Loss of DR3 in IECs leads to growth defects in enteroid cultures. (A) Representative phase-contrast images of ileal enteroids developed from Dr3^fl/fl and Dr3^ΔIEC mice captured on days 1, 3, and 6. Scale bar: 100 μm. (B–D) Enteroid-forming capacity of Dr3^fl/fl and Dr3^ΔIEC crypts analyzed on day 6. (B) Enteroid surface area. (C) Percentage of enteroid formation potential. (D) De novo crypt formation (budding). (E) Representative images of ZO-1 (red), Hoechst dye (blue), and E-cadherin (green) immunofluorescence staining in Dr3^fl/fl (top) and Dr3^ΔIEC (bottom) enteroids.
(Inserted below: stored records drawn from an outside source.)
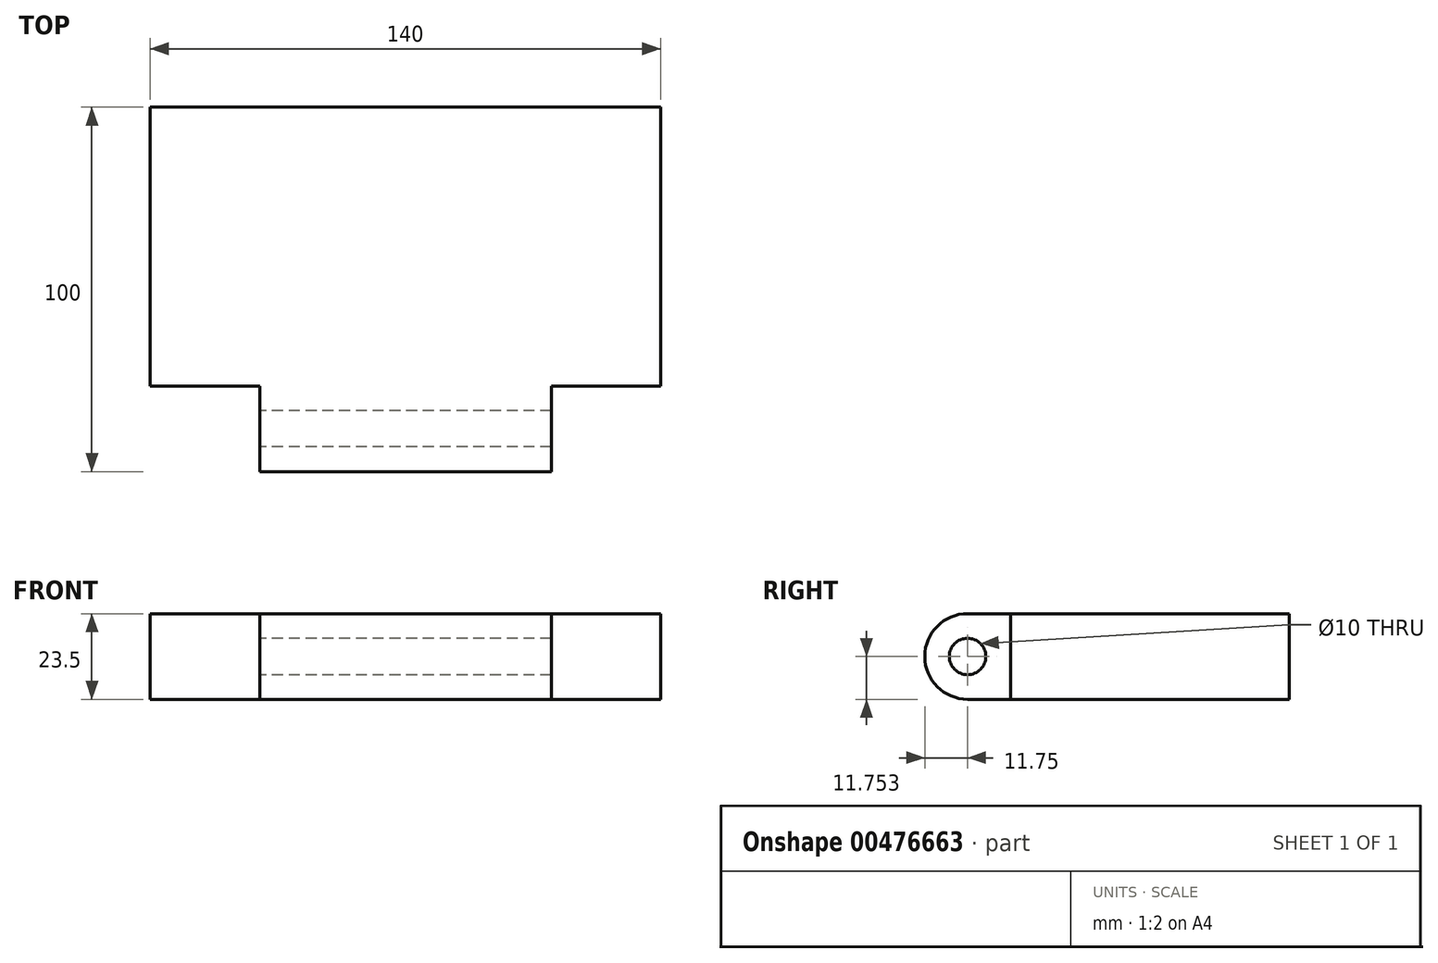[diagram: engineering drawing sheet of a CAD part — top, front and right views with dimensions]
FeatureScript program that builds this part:
annotation { "Feature Type Name" : "Feature", "Feature Type Description" : "" }
export const myFeature = defineFeature(function(context is Context, id is Id, definition is map)
    precondition{}
    {
        {
            var Q0;
            Q0=qCreatedBy(makeId("Front.planeOp"),FACE);
            var sketch = newSketch(context, id + "F0", { "sketchPlane" : qUnion([Q0])});
            skLineSegment(sketch, "E0.bottom", {"start": v(61.27, -8.09) * mm, "end": v(-78.73, -8.09) * mm});
            skLineSegment(sketch, "E0.top", {"start": v(61.27, -31.59) * mm, "end": v(-78.73, -31.59) * mm});
            skLineSegment(sketch, "E0.left", {"start": v(61.27, -8.09) * mm, "end": v(61.27, -31.59) * mm});
            skLineSegment(sketch, "E0.right", {"start": v(-78.73, -8.09) * mm, "end": v(-78.73, -31.59) * mm});
            skSolve(sketch);
        }
        {
            var Q0;
            Q0=qSketchRegion(id+"F0",true);
            extrude(context, id + "F1", {"entities" : qUnion([Q0]), "depth" : 50 * mm});
        }
        {
            var Q0;
            Q0=makeQuery(id+"F1.opExtrude","CAP_EDGE",EDGE,{"disambiguationData":[OSD([sQuery(id+"F0.wireOp",EDGE,"E0.bottom")])],"isStart":false});
            var Q1;
            Q1=makeQuery(id+"F1.opExtrude","CAP_EDGE",EDGE,{"disambiguationData":[OSD([sQuery(id+"F0.wireOp",EDGE,"E0.top")])],"isStart":false});
            fillet(context, id + "F2", {"entities" : qUnion([Q0, Q1]), "radius" : 11.75 * mm, "tangentPropagation" : true, "allowEdgeOverflow" : false});
        }
        {
            var Q0;
            Q0=makeQuery(id+"F1.opExtrude","SWEPT_FACE",FACE,{"disambiguationData":[OSD([sQuery(id+"F0.wireOp",EDGE,"E0.right")])]});
            var sketch = newSketch(context, id + "F3", { "sketchPlane" : qUnion([Q0])});
            skCircle(sketch, "E1", {"center": v(38.25, -19.84) * mm, "radius": 5 * mm});
            skSolve(sketch);
        }
        {
            var Q0;
            Q0=makeQuery(id+"F3.imprint","IMPRINT",FACE,{"disambiguationData":[TD([[makeQuery(id+"F3.imprint","IMPRINT",EDGE,{"derivedFrom":sQuery(id+"F3.wireOp",EDGE,"E1")}),1.0]])]});
            extrude(context, id + "F4", {"entities" : qUnion([Q0]), "operationType" : NewBodyOperationType.REMOVE, "endBound" : BoundingType.UP_TO_NEXT, "oppositeDirection" : true, "depth" : 25 * mm});
        }
        {
            var Q0;
            Q0=makeQuery(id+"F1.opExtrude","SWEPT_FACE",FACE,{"disambiguationData":[OSD([sQuery(id+"F0.wireOp",EDGE,"E0.top")])]});
            var sketch = newSketch(context, id + "F5", { "sketchPlane" : qUnion([Q0])});
            skLineSegment(sketch, "E2", {"start": v(-78.73, 38.25) * mm, "end": v(-78.73, 33.25) * mm});
            skLineSegment(sketch, "E3", {"start": v(-78.73, 33.25) * mm, "end": v(-78.73, 26.5) * mm});
            skPoint(sketch, "E4.firstSnap0", {"position": v(-8.73, 38.25) * mm});
            skLineSegment(sketch, "E4.right", {"start": v(-48.73, 51.5) * mm, "end": v(-48.73, 26.5) * mm});
            skLineSegment(sketch, "E5.right", {"start": v(31.27, 51.5) * mm, "end": v(31.27, 26.5) * mm});
            skLineSegment(sketch, "E6.bottom", {"start": v(-48.73, 26.5) * mm, "end": v(-82.73, 26.5) * mm});
            skLineSegment(sketch, "E6.top", {"start": v(-48.73, 66.32) * mm, "end": v(-82.73, 66.32) * mm});
            skLineSegment(sketch, "E6.left", {"start": v(-48.73, 26.5) * mm, "end": v(-48.73, 66.32) * mm});
            skLineSegment(sketch, "E6.right", {"start": v(-82.73, 26.5) * mm, "end": v(-82.73, 66.32) * mm});
            skLineSegment(sketch, "E7.bottom", {"start": v(31.27, 26.5) * mm, "end": v(74.63, 26.5) * mm});
            skLineSegment(sketch, "E7.top", {"start": v(31.27, 61.94) * mm, "end": v(74.63, 61.94) * mm});
            skLineSegment(sketch, "E7.left", {"start": v(31.27, 26.5) * mm, "end": v(31.27, 61.94) * mm});
            skLineSegment(sketch, "E7.right", {"start": v(74.63, 26.5) * mm, "end": v(74.63, 61.94) * mm});
            skSolve(sketch);
        }
        {
            var Q0;
            Q0=qSketchRegion(id+"F5",true);
            extrude(context, id + "F6", {"entities" : qUnion([Q0]), "operationType" : NewBodyOperationType.REMOVE, "oppositeDirection" : true, "depth" : 25 * mm});
        }
        {
            var Q0;
            Q0=makeQuery(id+"F1.opExtrude","CAP_FACE",FACE,{"disambiguationData":[OSD([sQuery(id+"F0.wireOp",EDGE,"E0.bottom"),sQuery(id+"F0.wireOp",EDGE,"E0.top"),sQuery(id+"F0.wireOp",EDGE,"E0.left"),sQuery(id+"F0.wireOp",EDGE,"E0.right")])],"isStart":true});
            var sketch = newSketch(context, id + "F7", { "sketchPlane" : qUnion([Q0])});
            skLineSegment(sketch, "E8.bottom", {"start": v(-61.27, -8.09) * mm, "end": v(78.73, -8.09) * mm});
            skLineSegment(sketch, "E8.top", {"start": v(-61.27, -31.59) * mm, "end": v(78.73, -31.59) * mm});
            skLineSegment(sketch, "E8.left", {"start": v(-61.27, -8.09) * mm, "end": v(-61.27, -31.59) * mm});
            skLineSegment(sketch, "E8.right", {"start": v(78.73, -8.09) * mm, "end": v(78.73, -31.59) * mm});
            skSolve(sketch);
        }
        {
            var Q0;
            Q0 = qSketchRegion(id + "F7", true);
            extrude(context, id + "F8", {"entities" : qUnion([Q0]), "operationType" : NewBodyOperationType.ADD, "depth" : 50 * mm});
        }
    });
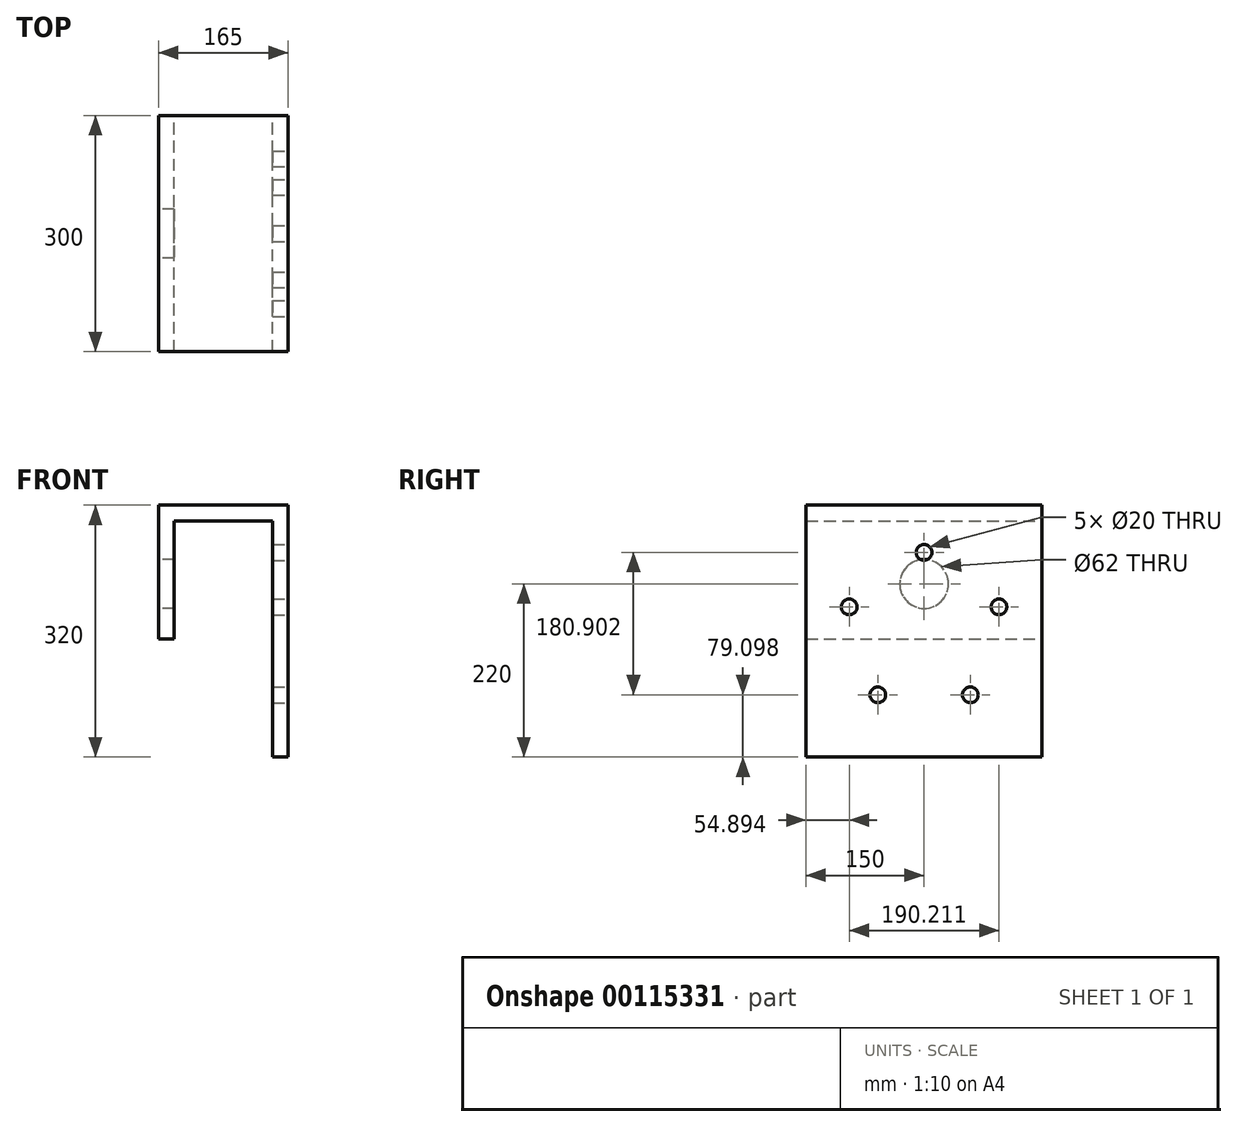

White arrows indicate continuous and discontinuous ZO-1 staining on the luminal side of Dr3^fl/fl and Dr3^ΔIEC enteroids, respectively. Scale bars: 20 μm. Three independent experiments were performed. Means ± SEM are shown. ∗P < .05.

Figure 12

Intestinal epithelial DR3 promotes tissue repair after DSS-induced injury.Dr3^fl/fl and Dr3^ΔIEC mice were treated with 3% DSS for 5 days to induce acute colitis. (A) Combined stool scores (left), consistency score (middle), and blood score (right) during acute DSS colitis (N = 17–18/genotype). (B) Representative H&E staining of Dr3^fl/fl and Dr3^ΔIEC mouse rectal tissue (top). Red arrowheads indicate regenerating crypts, black arrows indicate regenerating epithelial layer, and black arrowheads indicate ulcerations. Histology score (bottom left), and regeneration score (bottom right) in rectum are shown. Each dot represents an individual mouse. Data are presented as median with interquartile range. Scale bar: 100 μm. (C) Representative macroscopic images of spleens (top) and splenocyte numbers (bottom) from 2 independent experiments are shown (N = 9–10/genotype). (D) MLN homogenates were cultured under anerobic conditions on chocolate blood agar plates. Representative images for colonies (top). Colony forming unit (CFU) was analyzed by Χ² test (N = 5–6/genotype) (bottom). (E and F) Dr3^fl/fl and Dr3^ΔIEC mice were injected intraperitoneally with BrdU 24 hours before being killed. (E) Representative colonic BrdU staining (red) co-stained with DAPI (green). Scale bar: 50 μm. (F) Quantification of BrdU⁺ cells in colonic tissue sections. BrdU⁺ cells were counted in 20 well-oriented crypts. Each symbol represents the average BrdU⁺ cells/crypt of an individual mouse. (G) Quantification of BrdU⁺ cells in colonic tissue sections of water and DSS-treated mice. BrdU⁺ cells were counted in 20 well-oriented crypt–villi axis. Each symbol represents the average of BrdU⁺ cells/crypt–villi axis of an individual mouse. Means ± SEM are shown. ∗P < .05, ∗∗∗P < .005.

Figure 13

T_H1, T_H17, and ILC3 responses are not altered in Dr3^ΔIECmice during acute DSS colitis.Dr3^fl/fl and Dr3^ΔIEC mice were treated with 3% DSS for 3 days to induce acute colitis. (A) Cells were isolated from LP and the total number of cells (left) and CD4⁺ T cells (right) were counted. (B) Ileal tissue explants were cultured for 24 hours and supernatants were analyzed by enzyme-linked immunosorbent assay (ELISA). Concentrations of secreted cytokines were normalized to the dry weight of the tissue sections. (C) ELISA analysis of IFN-gamma, IL17A, and IL22 production from LPMCs after ex vivo restimulation with anti-CD3 and anti-CD28. (D) Frequency of IFN-gamma, IL17A, IL22, and IL10-positive cells in LPMCs isolated from the large intestine were assessed by intracellular staining using flow cytometry. (E) Total number of IL22-positive RORγt⁺ ILC3s in LPMCs isolated from the large intestine. Each dot represents an individual mouse. Means ± SEM are shown. ∗P < .05.